この日は老夫婦が先に来ておられたが、お婆さんの方は後で入るということで、お爺さんと一緒になることを宿のご主人に告げられた。
そして浴室内の意匠に思わずハッとする。
壁の上にはステンドグラス。
洗い場の方の窓枠にもステキな色とデザイン。
大正ロマンってことなのだろうか。
源泉ゆえの色素沈着は色々見えるが、清潔に保たれていた。
さて、もったいぶったようだが、やはり浴槽のインパクトが一番大きいか![]()
赤い!
そしてポリバス!![]()
かなりの赤さは神戸のフルーツフラワーパーク・大沢温泉 を思い出させる!
含鉄(Ⅱ)-ナトリウム・カルシウム-塩化物・炭酸水素塩冷鉱泉で源泉温度は13.6度。
湧出量は動力揚湯だが26リットル/分と少ない。
そのため加温された湯は浴槽に溜められており、必要に応じて2つの蛇口から源泉と水を自由に足せる。
そいう意味では加温・加水ながら、かけ流しだ。
ケチャップ色で濃さは10cmぐらい。
強い金気があり、味わいも鉄味。
遊離二酸化炭素も170mg近くあるが、炭酸味はわからず。
色的にかなり濃さそうだけど、総計は1.2gちょっとと多くない。
まあ鉄(52.7mg)は含有量が少なくとも存在感は出るからね。
※数値は平成21年の分析表からですが、こちら東日本大震災後にいきなり濃くなったそうです。
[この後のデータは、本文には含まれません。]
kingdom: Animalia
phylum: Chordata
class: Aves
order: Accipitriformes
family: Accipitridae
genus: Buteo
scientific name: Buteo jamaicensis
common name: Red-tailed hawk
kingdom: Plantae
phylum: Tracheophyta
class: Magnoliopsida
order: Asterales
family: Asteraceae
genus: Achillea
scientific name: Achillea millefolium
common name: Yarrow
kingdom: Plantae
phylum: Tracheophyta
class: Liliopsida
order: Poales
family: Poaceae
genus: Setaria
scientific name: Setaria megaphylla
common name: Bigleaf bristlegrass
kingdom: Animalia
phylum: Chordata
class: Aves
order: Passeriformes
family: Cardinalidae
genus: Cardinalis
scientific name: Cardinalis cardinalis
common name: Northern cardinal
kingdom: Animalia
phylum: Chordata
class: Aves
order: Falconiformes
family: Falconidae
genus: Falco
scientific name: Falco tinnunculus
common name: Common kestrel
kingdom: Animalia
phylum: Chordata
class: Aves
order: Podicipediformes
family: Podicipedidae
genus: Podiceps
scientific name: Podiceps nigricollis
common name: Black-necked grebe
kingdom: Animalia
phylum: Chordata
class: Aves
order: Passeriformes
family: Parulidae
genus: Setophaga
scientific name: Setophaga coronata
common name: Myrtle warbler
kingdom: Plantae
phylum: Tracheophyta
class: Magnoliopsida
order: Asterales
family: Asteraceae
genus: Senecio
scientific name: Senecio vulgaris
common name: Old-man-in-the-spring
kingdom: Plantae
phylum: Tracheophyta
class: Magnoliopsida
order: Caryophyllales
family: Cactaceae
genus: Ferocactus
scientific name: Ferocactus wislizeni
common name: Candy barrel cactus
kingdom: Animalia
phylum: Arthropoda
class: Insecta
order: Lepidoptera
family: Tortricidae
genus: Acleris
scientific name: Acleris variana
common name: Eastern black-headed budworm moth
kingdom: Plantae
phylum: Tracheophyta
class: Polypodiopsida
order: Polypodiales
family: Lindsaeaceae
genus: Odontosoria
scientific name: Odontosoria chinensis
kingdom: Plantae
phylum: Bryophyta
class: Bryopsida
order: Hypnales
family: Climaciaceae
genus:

と言うことは分析表の数値より実際はもっと濃い可能性があります。
この2つの蛇口、最初は共に透明な源泉が出ていたが、しばらくして左が出なくなってしまい、右が真水になってしまった。
このあたりの仕組みはよくわからないので、たまたまかもしれないし、そうなのかもしれない。
それもまた、湯巡りの味わい、楽しみ![]()
グレーな感じでもいいじゃないすか![]()
効能の「脳」が気になる。
みんな「脳」、気になるよね![]()
傷ついた鹿も「脳」の効能までは実感していただろうか。
ちなみにぼくはここに入って脳、覚醒しましたよ![]()
で、浴感はスベキシ。
キシキシするかと思いきや、炭酸水素イオンが230mg近くあるためか、スベの要素があった。
もうありがたく霊泉の鉱泉を味わう、味わう![]()
やっぱり茨城の鉱泉宿、また企画して巡り直しまっせ~!
湯の網鉱泉「鹿の湯 松屋」
茨城県北茨城市関南町神岡下1435
0293-46-1086
立寄り入浴料 650円(お茶付き)
<源泉:鹿の湯1号泉>
含鉄(Ⅱ)-ナトリウム・カルシウム-塩化物・炭酸水素塩冷鉱泉(低張性・中性・冷鉱泉)
13.6度
pH6.39
成分総計 1.216g/kg
26リットル/分
源泉で無色透明
浴槽でケチャップ色、10cm濁り
強い金気臭あり
鉄味あり
スベキシ感あり
加温・加水・かけ流し(カランの調整次第)
2013年7月入湯
※数値はH21の分析表より。東日本大震災後に色が濃くなったということなので、実際の数値はもっと高い可能性あり。